Comment on devient un «héros» de la résistance au génocide

Face à la machine génocidaire mise en place au Rwanda en 1994, Tharcisse Sinzi a survécu grâce à «un mélange d’ingéniosité, de courage, et surtout de hasard».
Le 7 avril, le Rwanda s’est recueilli en souvenir du génocide de 1994 qui a fait un million de morts au sein de la minorité tutsie et parmi les opposants hutus au régime du président Juvénal Habyarimana. Plusieurs livres ont retracé la violence indicible de ces crimes de proximité, commis par des voisins, le calvaire des survivants, la difficulté de la cohabitation entre victimes et bourreaux après l’œuvre de la justice. Rares sont les récits de faits de résistance qui se sont développés pendant les trois mois de massacres entre avril et début juillet 1994. C’est le grand intérêt du livre Combattre, écrit avec le journaliste Thomas Zribi, de relater le parcours de Tharcisse Sinzi, un habitant du village de Nyagisenyi, à l’est de la ville de Nyanza, dans le sud du Rwanda, qui, face à l’attaque annoncée des Hutus de la localité de Gikongoro, connus pour avoir perpétré des massacres de Tutsis en1959, a d’abord mobilisé la population locale, toutes ethnies confondues, puis a pris la tête des Tutsis qui ont fui dans les forêts voisines.

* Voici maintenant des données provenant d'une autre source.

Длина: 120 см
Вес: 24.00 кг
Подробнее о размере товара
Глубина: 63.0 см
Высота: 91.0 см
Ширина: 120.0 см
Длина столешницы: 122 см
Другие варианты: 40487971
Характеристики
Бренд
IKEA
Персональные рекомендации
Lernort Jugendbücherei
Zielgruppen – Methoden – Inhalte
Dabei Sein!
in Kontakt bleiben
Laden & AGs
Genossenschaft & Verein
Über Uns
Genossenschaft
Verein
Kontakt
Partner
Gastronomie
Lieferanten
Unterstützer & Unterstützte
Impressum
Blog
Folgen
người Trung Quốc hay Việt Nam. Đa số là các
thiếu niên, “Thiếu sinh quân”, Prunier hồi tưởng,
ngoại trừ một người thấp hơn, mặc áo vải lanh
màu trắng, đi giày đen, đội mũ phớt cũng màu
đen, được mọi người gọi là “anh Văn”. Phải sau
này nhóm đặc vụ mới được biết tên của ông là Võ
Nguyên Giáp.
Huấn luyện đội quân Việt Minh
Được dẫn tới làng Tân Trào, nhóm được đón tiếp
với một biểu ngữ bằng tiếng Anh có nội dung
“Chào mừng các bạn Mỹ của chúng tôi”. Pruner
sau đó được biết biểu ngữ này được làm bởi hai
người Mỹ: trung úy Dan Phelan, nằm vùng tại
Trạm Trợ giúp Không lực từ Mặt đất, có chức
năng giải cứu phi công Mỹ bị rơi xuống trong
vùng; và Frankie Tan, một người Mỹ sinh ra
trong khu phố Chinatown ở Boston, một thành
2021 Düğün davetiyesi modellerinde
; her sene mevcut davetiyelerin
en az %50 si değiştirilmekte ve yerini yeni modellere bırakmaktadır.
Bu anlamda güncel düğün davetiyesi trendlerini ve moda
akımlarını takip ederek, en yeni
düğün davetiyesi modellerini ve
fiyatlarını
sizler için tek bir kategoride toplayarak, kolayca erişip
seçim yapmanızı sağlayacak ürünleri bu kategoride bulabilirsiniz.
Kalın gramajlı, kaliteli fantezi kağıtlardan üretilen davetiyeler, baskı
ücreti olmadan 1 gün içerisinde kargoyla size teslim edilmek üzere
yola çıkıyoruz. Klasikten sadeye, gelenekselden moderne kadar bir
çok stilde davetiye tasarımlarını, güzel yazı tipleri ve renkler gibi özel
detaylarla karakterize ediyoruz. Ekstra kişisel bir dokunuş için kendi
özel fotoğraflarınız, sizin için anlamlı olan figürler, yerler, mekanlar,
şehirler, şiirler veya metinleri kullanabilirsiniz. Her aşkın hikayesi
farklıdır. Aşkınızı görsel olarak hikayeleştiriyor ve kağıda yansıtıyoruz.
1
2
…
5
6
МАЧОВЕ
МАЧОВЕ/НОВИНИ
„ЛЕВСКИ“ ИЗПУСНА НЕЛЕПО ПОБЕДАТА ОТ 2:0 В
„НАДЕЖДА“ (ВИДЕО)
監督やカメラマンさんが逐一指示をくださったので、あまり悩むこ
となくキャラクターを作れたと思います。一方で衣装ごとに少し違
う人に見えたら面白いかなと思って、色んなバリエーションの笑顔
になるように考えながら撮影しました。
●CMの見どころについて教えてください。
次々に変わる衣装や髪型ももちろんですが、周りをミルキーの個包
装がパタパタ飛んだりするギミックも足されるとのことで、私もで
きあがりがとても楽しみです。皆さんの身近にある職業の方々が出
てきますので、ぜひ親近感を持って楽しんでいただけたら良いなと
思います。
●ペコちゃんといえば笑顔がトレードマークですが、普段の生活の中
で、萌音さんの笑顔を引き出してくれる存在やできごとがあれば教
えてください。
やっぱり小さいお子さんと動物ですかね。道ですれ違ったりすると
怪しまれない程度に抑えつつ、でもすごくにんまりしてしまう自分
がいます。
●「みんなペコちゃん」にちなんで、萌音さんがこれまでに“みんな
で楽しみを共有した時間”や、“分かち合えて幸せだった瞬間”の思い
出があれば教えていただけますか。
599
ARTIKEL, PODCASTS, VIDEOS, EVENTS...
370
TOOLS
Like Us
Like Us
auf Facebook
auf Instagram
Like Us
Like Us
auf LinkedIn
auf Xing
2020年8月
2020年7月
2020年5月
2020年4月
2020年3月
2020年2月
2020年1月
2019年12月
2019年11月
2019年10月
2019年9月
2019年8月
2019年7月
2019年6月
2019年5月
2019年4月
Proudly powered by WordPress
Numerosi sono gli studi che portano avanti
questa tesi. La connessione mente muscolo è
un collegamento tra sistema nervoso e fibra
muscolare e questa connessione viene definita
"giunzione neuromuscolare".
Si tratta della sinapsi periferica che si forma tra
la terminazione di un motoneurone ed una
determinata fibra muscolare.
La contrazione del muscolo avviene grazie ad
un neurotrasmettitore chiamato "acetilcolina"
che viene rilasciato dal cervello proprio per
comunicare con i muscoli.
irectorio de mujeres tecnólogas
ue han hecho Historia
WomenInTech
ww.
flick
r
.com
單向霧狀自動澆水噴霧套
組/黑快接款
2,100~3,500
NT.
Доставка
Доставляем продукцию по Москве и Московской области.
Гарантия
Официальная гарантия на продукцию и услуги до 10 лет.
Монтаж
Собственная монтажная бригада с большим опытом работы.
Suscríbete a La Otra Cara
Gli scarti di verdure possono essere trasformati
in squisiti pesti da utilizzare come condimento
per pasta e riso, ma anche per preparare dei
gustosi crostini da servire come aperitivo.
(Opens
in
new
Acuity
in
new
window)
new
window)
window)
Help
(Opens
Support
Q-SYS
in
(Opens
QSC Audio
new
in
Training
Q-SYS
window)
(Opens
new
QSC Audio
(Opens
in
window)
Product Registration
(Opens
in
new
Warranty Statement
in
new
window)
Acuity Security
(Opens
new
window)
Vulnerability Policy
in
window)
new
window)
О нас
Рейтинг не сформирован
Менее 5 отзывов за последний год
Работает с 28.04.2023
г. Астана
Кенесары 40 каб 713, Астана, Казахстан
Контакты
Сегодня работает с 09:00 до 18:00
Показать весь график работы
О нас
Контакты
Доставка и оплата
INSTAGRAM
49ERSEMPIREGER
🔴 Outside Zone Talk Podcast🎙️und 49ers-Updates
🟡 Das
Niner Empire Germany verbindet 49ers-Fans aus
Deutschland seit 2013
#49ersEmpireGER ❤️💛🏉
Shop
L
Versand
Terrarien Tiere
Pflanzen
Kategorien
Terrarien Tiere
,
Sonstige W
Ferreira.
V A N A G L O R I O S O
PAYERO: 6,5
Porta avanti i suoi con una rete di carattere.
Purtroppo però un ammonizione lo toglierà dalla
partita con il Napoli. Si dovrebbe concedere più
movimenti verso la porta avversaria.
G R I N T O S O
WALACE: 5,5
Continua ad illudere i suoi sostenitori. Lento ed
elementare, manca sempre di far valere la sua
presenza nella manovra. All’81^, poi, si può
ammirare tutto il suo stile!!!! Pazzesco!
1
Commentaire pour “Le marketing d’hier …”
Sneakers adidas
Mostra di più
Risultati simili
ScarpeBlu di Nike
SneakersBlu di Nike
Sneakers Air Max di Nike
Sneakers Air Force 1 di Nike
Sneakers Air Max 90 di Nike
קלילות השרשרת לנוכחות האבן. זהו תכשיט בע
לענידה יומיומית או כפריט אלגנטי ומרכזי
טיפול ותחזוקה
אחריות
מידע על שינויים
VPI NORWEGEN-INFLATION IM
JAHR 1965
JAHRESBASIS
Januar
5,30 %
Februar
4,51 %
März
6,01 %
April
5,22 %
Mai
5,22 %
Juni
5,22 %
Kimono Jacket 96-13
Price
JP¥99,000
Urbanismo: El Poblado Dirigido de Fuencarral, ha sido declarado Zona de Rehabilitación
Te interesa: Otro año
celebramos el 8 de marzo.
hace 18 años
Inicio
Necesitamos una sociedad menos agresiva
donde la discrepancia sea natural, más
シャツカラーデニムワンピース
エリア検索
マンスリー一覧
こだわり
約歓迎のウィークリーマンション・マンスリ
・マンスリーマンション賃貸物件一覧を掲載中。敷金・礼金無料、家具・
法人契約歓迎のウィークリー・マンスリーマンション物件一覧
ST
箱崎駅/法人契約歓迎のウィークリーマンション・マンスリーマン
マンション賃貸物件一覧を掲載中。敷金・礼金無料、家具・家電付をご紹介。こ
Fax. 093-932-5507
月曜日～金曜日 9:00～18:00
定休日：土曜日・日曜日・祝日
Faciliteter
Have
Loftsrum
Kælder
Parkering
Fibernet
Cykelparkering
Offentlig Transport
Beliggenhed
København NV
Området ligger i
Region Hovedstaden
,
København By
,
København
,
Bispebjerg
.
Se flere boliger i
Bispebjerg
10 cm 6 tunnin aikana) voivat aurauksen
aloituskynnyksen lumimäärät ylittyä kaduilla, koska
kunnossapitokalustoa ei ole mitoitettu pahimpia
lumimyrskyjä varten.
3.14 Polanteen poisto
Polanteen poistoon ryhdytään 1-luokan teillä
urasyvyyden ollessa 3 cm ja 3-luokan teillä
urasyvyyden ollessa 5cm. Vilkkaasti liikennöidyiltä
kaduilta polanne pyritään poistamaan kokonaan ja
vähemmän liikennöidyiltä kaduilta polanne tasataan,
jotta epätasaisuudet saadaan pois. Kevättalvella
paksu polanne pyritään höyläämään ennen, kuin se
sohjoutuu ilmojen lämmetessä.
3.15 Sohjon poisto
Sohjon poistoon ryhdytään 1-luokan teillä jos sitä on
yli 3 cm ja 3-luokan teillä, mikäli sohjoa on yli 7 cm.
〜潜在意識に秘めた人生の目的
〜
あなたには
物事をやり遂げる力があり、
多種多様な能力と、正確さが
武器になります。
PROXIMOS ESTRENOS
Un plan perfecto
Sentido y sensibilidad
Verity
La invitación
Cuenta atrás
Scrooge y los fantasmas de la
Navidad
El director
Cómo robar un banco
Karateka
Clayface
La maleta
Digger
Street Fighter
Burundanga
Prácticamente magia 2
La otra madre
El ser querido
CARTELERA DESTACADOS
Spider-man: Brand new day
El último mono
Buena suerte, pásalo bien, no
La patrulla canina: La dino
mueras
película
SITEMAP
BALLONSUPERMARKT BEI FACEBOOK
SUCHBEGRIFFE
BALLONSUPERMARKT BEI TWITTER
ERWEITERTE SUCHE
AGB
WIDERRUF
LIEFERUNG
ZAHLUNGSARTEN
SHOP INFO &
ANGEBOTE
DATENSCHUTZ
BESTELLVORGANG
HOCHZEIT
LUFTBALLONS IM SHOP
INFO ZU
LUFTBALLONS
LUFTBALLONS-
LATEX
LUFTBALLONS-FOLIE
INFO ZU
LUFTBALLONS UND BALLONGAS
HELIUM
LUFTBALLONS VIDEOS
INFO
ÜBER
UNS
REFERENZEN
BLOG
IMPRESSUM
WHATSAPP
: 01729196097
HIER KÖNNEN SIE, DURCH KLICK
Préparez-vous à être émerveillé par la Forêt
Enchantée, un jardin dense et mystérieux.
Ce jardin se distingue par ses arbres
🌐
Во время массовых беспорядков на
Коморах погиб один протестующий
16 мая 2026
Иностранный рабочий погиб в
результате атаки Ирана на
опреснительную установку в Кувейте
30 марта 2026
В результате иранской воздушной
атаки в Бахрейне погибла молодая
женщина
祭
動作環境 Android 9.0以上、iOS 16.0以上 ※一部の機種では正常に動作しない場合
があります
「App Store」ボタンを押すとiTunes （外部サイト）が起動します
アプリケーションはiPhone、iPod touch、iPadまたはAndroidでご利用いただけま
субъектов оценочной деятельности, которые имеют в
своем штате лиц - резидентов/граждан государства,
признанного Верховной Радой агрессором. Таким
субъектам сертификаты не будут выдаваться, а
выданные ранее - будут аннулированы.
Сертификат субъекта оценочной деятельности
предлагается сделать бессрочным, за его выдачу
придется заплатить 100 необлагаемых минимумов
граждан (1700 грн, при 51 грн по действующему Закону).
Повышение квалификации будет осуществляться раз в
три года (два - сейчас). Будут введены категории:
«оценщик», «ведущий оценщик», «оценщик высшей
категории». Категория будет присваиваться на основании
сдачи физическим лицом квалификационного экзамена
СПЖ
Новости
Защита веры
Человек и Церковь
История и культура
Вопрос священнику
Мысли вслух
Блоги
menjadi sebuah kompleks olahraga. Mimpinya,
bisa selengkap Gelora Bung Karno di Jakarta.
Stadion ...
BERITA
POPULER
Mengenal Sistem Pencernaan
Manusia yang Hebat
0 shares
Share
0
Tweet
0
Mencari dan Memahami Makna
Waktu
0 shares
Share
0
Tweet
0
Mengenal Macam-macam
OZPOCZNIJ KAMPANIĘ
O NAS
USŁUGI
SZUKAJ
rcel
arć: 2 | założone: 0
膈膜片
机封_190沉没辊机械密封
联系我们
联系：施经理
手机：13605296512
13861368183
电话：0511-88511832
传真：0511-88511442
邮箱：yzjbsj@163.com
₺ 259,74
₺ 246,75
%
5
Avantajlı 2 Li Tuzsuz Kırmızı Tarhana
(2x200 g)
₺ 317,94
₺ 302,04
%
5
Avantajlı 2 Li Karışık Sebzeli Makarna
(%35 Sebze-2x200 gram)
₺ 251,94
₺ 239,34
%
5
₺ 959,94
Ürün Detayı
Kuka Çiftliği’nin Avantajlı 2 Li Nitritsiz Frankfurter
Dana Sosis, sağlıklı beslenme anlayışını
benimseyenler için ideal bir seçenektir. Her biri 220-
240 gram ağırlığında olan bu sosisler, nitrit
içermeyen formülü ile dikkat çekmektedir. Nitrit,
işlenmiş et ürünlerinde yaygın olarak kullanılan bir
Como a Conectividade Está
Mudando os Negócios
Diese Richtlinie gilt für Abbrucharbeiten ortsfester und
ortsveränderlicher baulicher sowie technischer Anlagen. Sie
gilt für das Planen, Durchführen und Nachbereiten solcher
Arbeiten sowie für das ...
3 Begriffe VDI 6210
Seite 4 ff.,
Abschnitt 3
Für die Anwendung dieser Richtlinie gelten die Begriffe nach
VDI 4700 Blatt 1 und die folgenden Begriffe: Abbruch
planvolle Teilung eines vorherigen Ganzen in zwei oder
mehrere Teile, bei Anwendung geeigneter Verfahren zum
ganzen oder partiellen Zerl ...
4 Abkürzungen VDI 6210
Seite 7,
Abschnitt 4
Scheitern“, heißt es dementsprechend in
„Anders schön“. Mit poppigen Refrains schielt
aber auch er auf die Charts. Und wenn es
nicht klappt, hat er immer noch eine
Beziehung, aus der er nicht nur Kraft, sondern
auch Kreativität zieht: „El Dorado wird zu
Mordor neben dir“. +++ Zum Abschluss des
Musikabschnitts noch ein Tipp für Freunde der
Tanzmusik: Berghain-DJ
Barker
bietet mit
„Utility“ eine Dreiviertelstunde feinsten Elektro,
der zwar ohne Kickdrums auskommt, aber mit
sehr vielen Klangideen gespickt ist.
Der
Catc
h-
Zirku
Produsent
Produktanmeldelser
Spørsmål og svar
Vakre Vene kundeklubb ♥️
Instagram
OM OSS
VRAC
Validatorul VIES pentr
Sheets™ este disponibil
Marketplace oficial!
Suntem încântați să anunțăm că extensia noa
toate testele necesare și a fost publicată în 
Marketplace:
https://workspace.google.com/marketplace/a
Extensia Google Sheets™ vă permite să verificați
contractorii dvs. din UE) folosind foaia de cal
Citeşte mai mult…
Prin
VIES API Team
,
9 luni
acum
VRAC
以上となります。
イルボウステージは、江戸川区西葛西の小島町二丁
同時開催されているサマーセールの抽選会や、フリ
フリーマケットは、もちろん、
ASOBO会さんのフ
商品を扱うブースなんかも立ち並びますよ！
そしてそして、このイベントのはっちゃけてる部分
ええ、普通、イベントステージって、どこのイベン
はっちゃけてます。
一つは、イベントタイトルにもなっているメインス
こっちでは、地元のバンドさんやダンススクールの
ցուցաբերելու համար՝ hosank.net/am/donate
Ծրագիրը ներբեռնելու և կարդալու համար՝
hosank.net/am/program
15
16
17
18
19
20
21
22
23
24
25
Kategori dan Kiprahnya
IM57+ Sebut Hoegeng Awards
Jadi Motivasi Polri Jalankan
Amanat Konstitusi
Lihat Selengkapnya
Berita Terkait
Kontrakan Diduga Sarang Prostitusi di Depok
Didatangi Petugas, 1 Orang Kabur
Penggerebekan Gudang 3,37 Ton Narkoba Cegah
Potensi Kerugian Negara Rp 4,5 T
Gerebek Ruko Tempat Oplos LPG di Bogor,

Sa survie, Tharcisse Sinzi la doit à «un mélange d’ingéniosité, de courage et surtout de hasard». L’ingéniosité quand il organise la résistance sur la plus haute colline du site de l’Institut des sciences agronomiques du Rwanda (Isar), en fortifiant, à coups de jets de pierre et de combats avec des outils agricoles, le versant le plus accessible aux assaillants. Le courage, lorsqu’il s’agit de continuer à se battre alors que les miliciens de la région ont reçu le renfort de gendarmes équipés d’armes lourdes, un tir d’obus de mortier faisant des dizaines de morts parmi les réfugiés. Le hasard aussi puisque dans leur débandade vers le Burundi après qu’un assaut les ait délogés de leur position, les fuyards, selon qu’ils prendront tel ou tel chemin, se précipiteront sous le feu fatal des agresseurs ou survivront.
Tharcisse Sinzi a «besoin de croire en l’innocence» des amis hutus de son enfance.
Le récit du sauvetage de Tharcisse Sinzi et des 117 fugitifs qui ont survécu parmi les quelque 3.400 qui l’accompagnaient est aussi une leçon de vie. Lui qui a perdu dans le génocide son père, son épouse et plusieurs de ses enfants dit «avoir besoin de croire en l’innocence» des amis hutus de son enfance. En portant assistance à la fille de l’un d’entre eux, ancien gendarme décédé de mort naturelle, «je l’aide autant qu’elle m’aide». A continuer à croire en l’humanité de l’autre.